Text to read -
+++

I also added support for HTTP/1.0 persistent connections by adding the Content-length header.

      // Set default values:
      $date = gmdate("D, d M Y H:i:s", $cache->created) ." GMT";
      $etag = '"'. md5($date) .'"';
      $filesize = strlen($cache->data);

...

      // Send appropriate response:
      header("Last-Modified: $date");
      header("ETag: $etag");
      header("Cache-Control: must-revalidate");
      header("Content-Length: $filesize");
tatonca’s picture

I like the inclusion of the content length directive.

Couple of things.

In answer to your question of whether the public directive is part of the protocal : it is part of HTTP 1.1 as defined here.

http://www.w3.org/Protocols/rfc2616/rfc2616-sec14.html#sec14.9.1

I assume from your question that it didn't work out for you. It is possible that the cache you are behind doesn't honor it or that the cache is 1.0 instead of 1.1 compliant. It is working for me behind a CISCO Content server without any problems.

I like the public/private implementation personally because it fits with the paradigm the old content HTTP-META tags were trying to implement - "let anonymous user get cached content, but site members need current pages. "

However, it would seem that the must-revalidate directive has a stronger implementation since it is also used for some protocal based features.

http://www.w3.org/Protocols/rfc2616/rfc2616-sec14.html#sec14.9.4

I think in your case it probably makes sense to use it instead of private/public.

dseron’s picture

Thanks for the URLs, they were very informative.

My patch has been up there now for exactly one month and it's been working like a charm for me. Also, I haven't received a single complaint from any other user so it I think it is safe to say that the patch is working. Note that this site is being used very heavily, with more than 13 thousand registered users and hundreds of anonymous visitors each day. My suggestion therefore would be to incorporate the patch in the next Drupal release.

Regarding your question: I haven't tried the primary patch suggested here since I only noticed this thread after I applied mine. Looking at the code however I wonder whether it will be very effective. Determining whether or not a user is anonymous or priviliged (and thus whether to cache or not) is already handled by the page_get_cache function.

On the SSL subject: my site is using it and I patched the conf.php. This will prevent 'Undefined index' errors from PHP during non-SSL use:

# Base URL
$https = isset($_SERVER["HTTPS"]) ? $_SERVER["HTTPS"] : '';
if ($https == "on") {
    $base_url = "https://www.dse.nl";
} else {
    $base_url = "http://www.dse.nl";
}
drubeedoo’s picture

dseron,

Thanks for the code. I too had to turn off caching until I found this thread.

It was the "Content-Length: $filesize" that seemed to do the trick in my case, though I also added "Cache-Control: must-revalidate" as well. I certainly hope this makes it into the next point release, I hate to hack in core.

Chaos_Zeus’s picture

This is described as a patch, but it looks like a CVS Diff file. Is there a specific link to a file with the contents you have above patched into the bootstrap.inc file? or should this code be copied/pasted somewhere?. I am afraid my CVS experience amounts to failing to understand how to install it.

I am behind a proxy and my experience is that I can sometimes log into a page. about once an hour. but if I log out and log back in, I get looping login messages.

+++

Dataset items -

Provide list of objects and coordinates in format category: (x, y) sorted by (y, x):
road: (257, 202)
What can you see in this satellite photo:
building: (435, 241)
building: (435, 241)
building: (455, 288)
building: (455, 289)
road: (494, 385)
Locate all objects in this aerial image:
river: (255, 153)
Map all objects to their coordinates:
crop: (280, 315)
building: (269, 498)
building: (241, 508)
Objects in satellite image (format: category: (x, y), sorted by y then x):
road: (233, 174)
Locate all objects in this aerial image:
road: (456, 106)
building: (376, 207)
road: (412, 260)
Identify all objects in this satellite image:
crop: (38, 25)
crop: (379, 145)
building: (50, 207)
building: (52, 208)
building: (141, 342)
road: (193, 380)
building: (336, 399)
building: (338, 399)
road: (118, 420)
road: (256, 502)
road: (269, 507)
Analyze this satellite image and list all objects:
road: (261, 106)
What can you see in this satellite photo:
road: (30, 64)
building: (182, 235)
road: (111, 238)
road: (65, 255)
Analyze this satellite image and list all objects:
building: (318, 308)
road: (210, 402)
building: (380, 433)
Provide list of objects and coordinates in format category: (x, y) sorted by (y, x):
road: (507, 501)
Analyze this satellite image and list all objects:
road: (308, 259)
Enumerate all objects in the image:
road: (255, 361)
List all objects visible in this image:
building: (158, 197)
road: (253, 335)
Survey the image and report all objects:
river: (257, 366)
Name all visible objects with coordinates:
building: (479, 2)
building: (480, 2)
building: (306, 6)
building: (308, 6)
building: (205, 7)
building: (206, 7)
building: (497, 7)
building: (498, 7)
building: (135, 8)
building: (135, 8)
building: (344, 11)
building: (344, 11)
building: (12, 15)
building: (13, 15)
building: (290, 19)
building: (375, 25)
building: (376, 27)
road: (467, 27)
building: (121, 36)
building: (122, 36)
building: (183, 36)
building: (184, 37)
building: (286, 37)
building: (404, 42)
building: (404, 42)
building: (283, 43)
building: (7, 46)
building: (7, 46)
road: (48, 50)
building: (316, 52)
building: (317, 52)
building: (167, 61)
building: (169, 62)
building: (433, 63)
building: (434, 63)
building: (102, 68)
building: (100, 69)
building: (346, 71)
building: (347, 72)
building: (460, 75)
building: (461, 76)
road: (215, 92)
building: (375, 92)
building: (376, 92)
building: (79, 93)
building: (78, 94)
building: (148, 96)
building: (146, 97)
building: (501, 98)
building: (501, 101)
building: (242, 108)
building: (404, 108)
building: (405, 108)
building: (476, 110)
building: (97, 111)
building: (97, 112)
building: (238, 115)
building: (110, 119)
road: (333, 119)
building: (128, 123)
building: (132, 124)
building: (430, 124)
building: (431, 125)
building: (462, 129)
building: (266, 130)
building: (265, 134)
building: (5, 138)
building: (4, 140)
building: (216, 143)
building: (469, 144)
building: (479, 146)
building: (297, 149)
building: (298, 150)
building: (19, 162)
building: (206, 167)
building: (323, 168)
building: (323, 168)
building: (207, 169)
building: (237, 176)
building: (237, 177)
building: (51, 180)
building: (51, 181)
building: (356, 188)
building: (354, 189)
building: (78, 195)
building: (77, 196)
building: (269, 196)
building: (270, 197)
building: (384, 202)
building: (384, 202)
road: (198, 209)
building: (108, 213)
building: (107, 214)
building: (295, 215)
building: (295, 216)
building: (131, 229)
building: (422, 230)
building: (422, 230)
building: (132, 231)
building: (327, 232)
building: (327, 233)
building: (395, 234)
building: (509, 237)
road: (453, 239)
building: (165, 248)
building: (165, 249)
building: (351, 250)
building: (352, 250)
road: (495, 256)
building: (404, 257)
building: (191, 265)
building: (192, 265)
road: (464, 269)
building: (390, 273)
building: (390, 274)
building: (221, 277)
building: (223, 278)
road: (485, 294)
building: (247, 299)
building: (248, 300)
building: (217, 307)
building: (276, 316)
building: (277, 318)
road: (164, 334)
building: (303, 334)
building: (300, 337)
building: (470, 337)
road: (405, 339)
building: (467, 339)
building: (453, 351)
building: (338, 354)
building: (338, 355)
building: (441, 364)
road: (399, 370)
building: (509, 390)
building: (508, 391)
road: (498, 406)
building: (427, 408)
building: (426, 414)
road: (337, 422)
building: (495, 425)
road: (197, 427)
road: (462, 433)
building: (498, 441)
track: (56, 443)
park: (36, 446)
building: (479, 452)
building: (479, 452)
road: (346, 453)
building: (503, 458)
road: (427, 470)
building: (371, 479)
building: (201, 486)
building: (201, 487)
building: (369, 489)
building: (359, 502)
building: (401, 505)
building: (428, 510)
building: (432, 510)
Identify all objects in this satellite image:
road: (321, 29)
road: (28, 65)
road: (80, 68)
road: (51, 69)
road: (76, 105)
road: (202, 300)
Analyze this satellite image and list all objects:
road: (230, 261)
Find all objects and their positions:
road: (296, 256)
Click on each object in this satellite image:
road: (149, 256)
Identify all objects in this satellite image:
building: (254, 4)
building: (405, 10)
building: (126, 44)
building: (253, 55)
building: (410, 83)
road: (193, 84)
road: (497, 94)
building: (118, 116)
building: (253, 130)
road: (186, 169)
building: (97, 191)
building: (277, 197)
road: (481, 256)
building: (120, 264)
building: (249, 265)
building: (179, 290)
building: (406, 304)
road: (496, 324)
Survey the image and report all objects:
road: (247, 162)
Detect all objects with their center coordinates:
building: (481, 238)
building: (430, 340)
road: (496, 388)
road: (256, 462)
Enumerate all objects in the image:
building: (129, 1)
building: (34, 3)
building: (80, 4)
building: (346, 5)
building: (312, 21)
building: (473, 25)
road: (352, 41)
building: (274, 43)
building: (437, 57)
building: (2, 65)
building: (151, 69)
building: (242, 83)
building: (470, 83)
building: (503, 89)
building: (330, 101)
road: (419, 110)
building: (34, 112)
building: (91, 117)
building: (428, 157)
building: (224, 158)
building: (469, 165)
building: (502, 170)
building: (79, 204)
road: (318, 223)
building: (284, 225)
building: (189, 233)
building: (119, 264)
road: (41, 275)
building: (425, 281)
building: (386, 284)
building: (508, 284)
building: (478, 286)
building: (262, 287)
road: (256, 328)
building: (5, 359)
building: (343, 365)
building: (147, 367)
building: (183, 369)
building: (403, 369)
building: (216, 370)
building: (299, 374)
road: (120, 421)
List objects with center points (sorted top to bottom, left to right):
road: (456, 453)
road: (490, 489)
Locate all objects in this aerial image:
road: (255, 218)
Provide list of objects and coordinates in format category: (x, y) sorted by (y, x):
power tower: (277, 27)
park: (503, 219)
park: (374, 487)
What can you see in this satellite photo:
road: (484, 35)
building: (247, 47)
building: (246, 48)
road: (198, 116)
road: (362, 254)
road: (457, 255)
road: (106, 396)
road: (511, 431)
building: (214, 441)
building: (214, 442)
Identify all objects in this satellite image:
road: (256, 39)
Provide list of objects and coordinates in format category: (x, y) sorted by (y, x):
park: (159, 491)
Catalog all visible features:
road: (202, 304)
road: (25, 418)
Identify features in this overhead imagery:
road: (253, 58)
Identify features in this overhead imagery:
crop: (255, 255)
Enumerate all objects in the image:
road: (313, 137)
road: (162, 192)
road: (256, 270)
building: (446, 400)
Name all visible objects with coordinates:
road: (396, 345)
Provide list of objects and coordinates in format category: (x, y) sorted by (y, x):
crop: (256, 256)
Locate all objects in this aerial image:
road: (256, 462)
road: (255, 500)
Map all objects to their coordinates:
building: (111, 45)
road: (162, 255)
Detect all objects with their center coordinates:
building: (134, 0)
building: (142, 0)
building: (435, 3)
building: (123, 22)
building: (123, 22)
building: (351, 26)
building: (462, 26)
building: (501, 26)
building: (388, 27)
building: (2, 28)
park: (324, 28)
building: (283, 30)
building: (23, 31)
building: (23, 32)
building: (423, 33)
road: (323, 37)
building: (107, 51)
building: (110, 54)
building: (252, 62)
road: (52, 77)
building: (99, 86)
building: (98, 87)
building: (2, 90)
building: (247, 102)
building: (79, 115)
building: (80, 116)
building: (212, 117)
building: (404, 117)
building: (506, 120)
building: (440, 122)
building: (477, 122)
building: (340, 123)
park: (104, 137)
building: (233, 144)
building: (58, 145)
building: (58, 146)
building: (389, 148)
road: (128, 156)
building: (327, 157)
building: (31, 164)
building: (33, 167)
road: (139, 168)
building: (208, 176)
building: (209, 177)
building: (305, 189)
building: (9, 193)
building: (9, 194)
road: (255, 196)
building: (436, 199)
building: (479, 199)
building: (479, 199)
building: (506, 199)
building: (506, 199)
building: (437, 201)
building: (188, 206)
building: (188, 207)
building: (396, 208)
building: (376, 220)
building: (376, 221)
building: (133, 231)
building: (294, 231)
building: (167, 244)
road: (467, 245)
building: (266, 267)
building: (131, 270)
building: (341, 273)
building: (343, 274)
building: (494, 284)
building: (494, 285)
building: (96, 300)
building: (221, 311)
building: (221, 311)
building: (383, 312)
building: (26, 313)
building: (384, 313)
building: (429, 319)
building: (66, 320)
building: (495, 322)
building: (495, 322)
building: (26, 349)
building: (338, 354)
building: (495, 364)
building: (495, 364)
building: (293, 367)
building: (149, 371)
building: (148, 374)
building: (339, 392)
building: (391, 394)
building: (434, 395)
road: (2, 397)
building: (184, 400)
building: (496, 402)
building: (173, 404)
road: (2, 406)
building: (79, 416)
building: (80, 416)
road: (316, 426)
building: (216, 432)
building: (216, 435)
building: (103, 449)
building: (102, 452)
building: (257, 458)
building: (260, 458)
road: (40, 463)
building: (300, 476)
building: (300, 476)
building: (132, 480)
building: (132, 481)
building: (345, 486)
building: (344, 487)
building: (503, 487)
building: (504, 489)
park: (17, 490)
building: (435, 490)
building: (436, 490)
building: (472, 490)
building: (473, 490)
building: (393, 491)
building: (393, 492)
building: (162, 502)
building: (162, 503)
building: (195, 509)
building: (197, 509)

+++

To be done -
A – Edit everything in the caching thread from "http://www.w3.org/Protocols/rfc2616/rfc2616-sec14.html#sec14.9.1" down to "without any problems.", and replace "compliant" with "conformant".
B – According to the caching thread, how many registered users does dseron's site have?
These records come from a separate source.

Responses in order -
A –
http://www.w3.org/Protocols/rfc2616/rfc2616-sec14.html#sec14.9.1

I assume from your question that it didn't work out for you. It is possible that the cache you are behind doesn't honor it or that the cache is 1.0 instead of 1.1 conformant. It is working for me behind a CISCO Content server without any problems.

B – More than 13 thousand.